TEXTE SOURCE:
________________________

Le rapport annuel de la Cour des comptes sur « la situation et les perspectives des finances publiques » a été rendu public le 22 juin. Partant du constat d’un redressement inachevé des finances publiques en 2019 auquel s’ajoute le choc inédit en 2020 et en 2021 du fait de la crise sanitaire, la Cour appelle à un véritable effort d’ajustement et de réduction de la dette.
La situation en 2019 : un redressement inachevé des finances publiques
Selon le rapport, la crise sanitaire et économique va engendrer une crise des finances publiques d’ampleur, avec une perte massive de recettes publiques, une forte hausse des dépenses liée aux mesures de soutien aux secteurs les plus touchés et, par conséquent, un déficit « à un niveau sans précédent en 2020 ».

________________________

TÂCHE ÉCRITE 1: D'après le texte sur les finances publiques, à quelle date le rapport annuel de la Cour des comptes a-t-il été rendu public ?
TÂCHE ÉCRITE 2: Écrivez la suite du texte sur les finances publiques, à partir de sa dernière phrase.

DONNÉES DISPONIBLES:
________________________

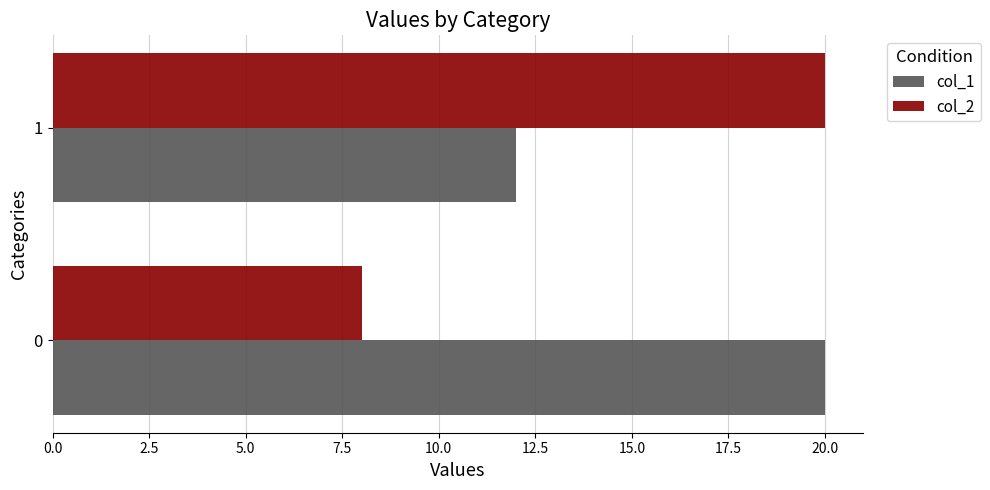

What is the spread (max minus min) of values at 0?

12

________________________

RÉPONSE ATTENDUE 1: Le 22 juin.

RÉPONSE ATTENDUE 2:
Ces difficultés seraient accrues par l’inachèvement du redressement des finances publiques engagé à l’issue de la crise financière de 2008. Pour la Cour des comptes, la stratégie ayant consisté à augmenter les prélèvements obligatoires sans réduire les dépenses publiques n’a pas porté ses fruits.
En 2019, le déficit public s’est établi à 3 points de PIB, dont 0,9 point d’effet ponctuel lié au cumul du crédit d’impôt pour la compétitivité et l’emploi (CICE) et des allégements de cotisations sociales qui le remplacent. Le déficit structurel n’a pas non plus été réduit : 2,2 points de PIB, comme en 2018. La dette publique est, quant à elle, restée stable à 98,1 points de PIB.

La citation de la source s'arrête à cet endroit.